И вспоминаю об этом, как ни странно, по-доброму, с грустью. Поскольку будь эти пацаны не такими стеснительными по части обычного, разговорного языка, а я - чуть любознательнее, выучил бы, глядишь, парочку-другую языков, может, и пригодились бы на журналистских путях-дорогах. А так вот остались в памяти большей частью... похабные истории и матюги. Русские, татарские, английские. Последних набрался во Владивостоке, от знакомых морских стюардесс. А вот китайским ругательствам и учиться нам в детстве не надо было!
Тут обычная фраза звучала для нас, мальчишек, уж очень смешно, матерно. Помню, как пацанятами носились по двору, выкрикивая «нехорошую» фразу, позаимствованную отцами где-то на фронте, в Маньчжурии. Думали, вот это возглас, похлеще русского «ура»! Позднее вычитал эту фразу у В.К. Арсеньева, и оказалось - никакая это не матерщина, а, напротив, приветствие самому дорогому и долгожданному гостю. Вот только бы не ляпнуть ее сейчас китайским туристам, приезжающим к нам, в Хабаровск, они, конечно, оценят такую «эрудицию», заулыбаются, а вот наши земляки, не отягощенные знанием китайской словесности, могут и... покрутить пальцем у виска.

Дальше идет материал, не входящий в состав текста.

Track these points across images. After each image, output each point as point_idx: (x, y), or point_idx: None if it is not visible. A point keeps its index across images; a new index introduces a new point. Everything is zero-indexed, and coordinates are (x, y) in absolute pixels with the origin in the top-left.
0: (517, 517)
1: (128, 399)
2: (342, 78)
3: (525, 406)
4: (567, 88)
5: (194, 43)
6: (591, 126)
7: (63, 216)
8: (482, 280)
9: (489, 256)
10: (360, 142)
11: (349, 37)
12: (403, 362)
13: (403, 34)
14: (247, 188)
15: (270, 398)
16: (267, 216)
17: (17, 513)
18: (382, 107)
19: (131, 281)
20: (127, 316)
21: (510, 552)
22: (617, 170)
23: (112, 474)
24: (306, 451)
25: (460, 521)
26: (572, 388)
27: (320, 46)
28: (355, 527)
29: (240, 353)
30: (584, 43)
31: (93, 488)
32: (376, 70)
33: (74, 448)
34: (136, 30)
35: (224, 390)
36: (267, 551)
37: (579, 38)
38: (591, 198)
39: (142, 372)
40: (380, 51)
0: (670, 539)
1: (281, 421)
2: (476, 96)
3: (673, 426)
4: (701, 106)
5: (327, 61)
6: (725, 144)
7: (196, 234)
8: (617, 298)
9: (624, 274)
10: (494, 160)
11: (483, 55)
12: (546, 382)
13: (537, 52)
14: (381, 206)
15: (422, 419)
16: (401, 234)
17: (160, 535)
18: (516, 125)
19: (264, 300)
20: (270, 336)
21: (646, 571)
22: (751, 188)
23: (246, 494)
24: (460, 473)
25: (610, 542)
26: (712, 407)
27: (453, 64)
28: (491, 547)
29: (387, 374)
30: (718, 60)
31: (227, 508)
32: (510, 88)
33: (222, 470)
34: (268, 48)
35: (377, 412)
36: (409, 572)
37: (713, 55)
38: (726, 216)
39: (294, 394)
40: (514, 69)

Да, таким вот «крутехоньким» был наш двор. Но, оказалось, что по улице Калинина (бывшей Поповской, где до революции, как сообщали газеты, даже «утонула в грязи лошадь с подводой») были и другие весьма примечательные дома. При этой фразе, уверен, мой добрый знакомый Анатолий Михайлович Жуков, известный хабаровский краевед, наверняка оживится и выдаст «ворох» информации, но, оказывается, и он мало что знает о доме сталинской постройки под номером тридцать восемь, который я мысленно именую «домом переводчиков», «эмигрантским домом», а родители когда-то называли просто... «буржуйским гнездом»!
И вот в этом самом тихом и симпатичном доме жили в то время сплошь корейцы и другие восточные люди интеллигентной наружности. Само собой, молчаливые, отчужденные. И мальчишки их тоже были как бы «привязаны» к двору, по улицам не шлялись, с русскими сверстниками не дрались. Хотя постоять за себя запросто могли.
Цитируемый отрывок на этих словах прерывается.